Question

$A\:projectile\:is \: projected\: from \: ground \\with\: initial \: velocity\:(u_{0} i +v_{0} j) m/s. \\ If \: acceleration\: due\: to\: gravity\: is\: a = -gj,\\ then \:what\: will\: be\: the\: maximum\: vertical\\ displacement\: for \: maximum\: horizontal\\displacement?$

Answer 1

Hello mate !!

Thanks for asking this question !!

your answer is =>

As we know that, the maximum horizontal Displacement is called as Range of Projectile and maximum vertical displacement is called as Height of projectile.

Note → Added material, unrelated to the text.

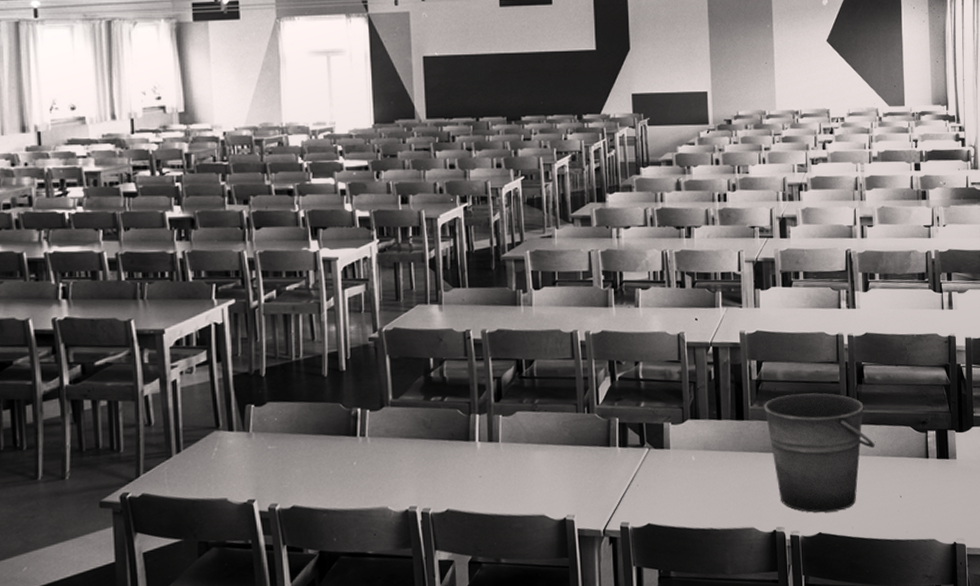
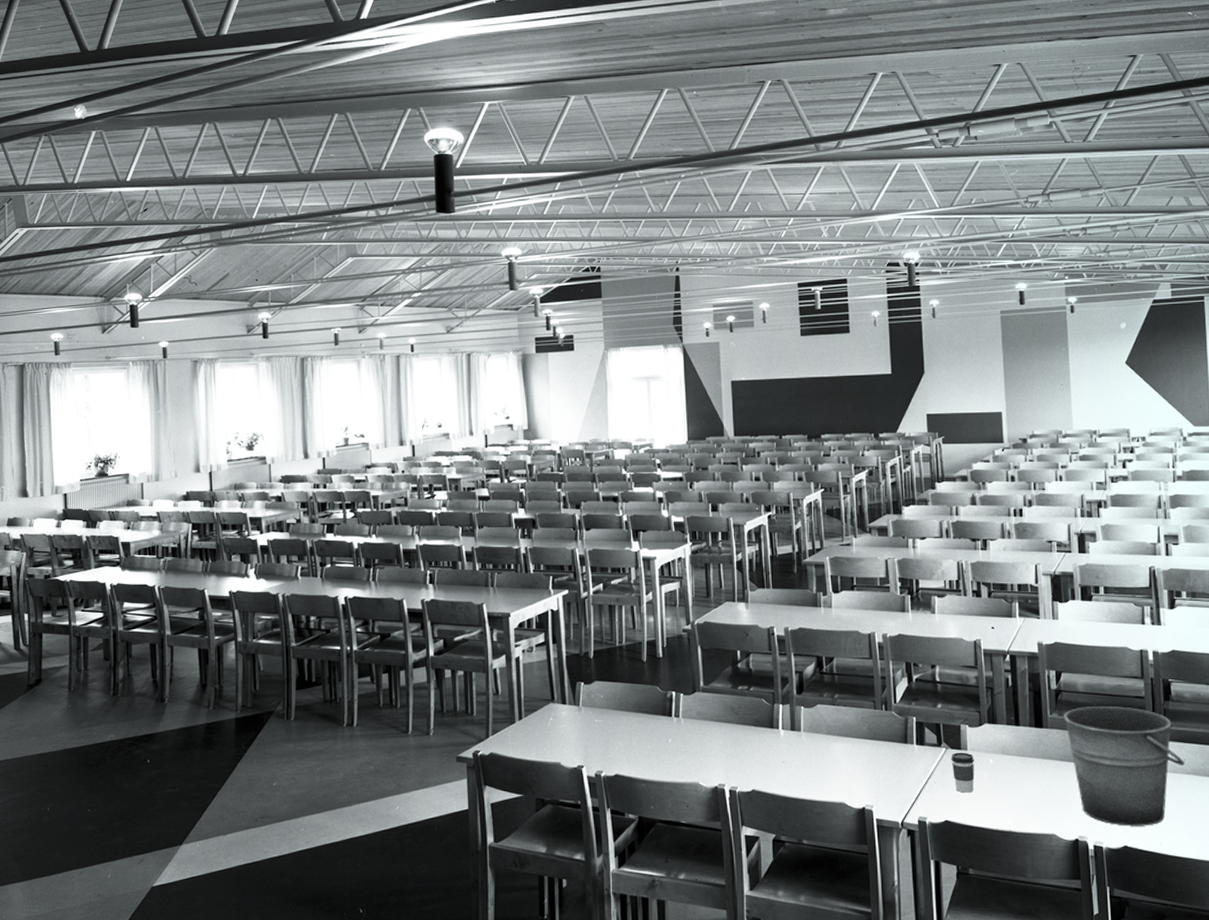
coffee cup: none [653,451,678,494] -> present [951,752,975,793]

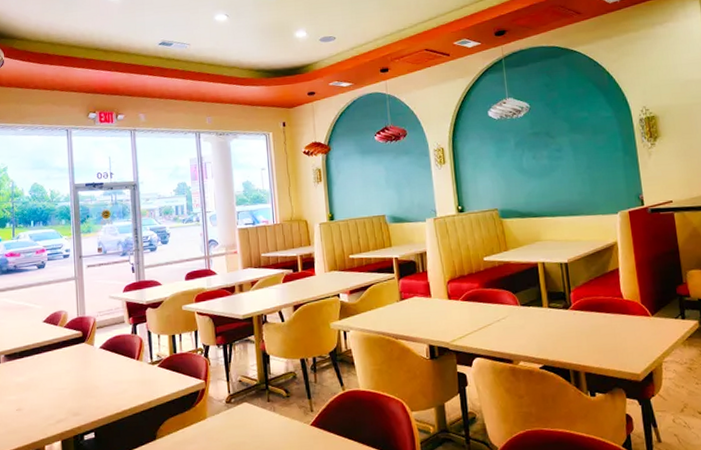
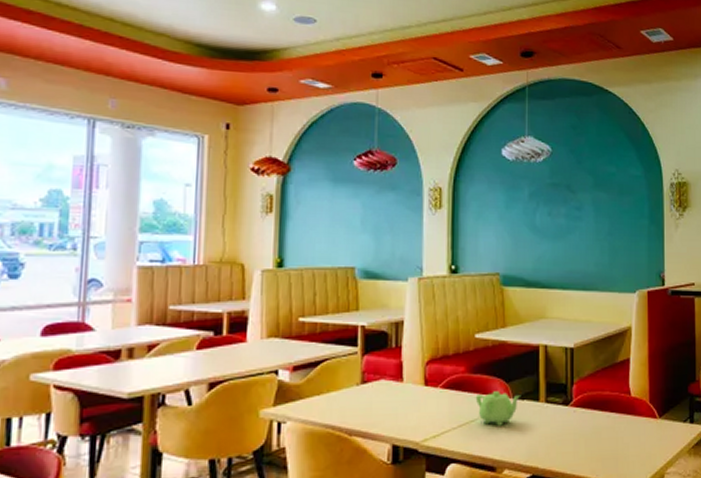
teapot: none [489,301,527,328] -> present [475,391,521,426]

so, by using the relation for maximum height of projectile ,

$=>\:\boxed{H\: =\: \frac{u^{2}}{2g}}$

here, velocity of projectile is given as =>

$=>u\: =\: u_{0}i\: +\: v_{0}j$

so, the resultant velocity will be ,

$=>\:u\: =\sqrt{u_{0}^{2}\:+v_{0}^{2}}$

substitute value of "u" in above equation ,

$=>\:H\: =\: \frac{\sqrt{u_{0}^{2}\:+v_{0}^{2}}^{2}}{2g}$

your final answer will be =>

$=>\:\boxed{\bf{H\:=\:\frac{u_{0}^{2}\:+\:v_{0}^{2}}{2g}}}$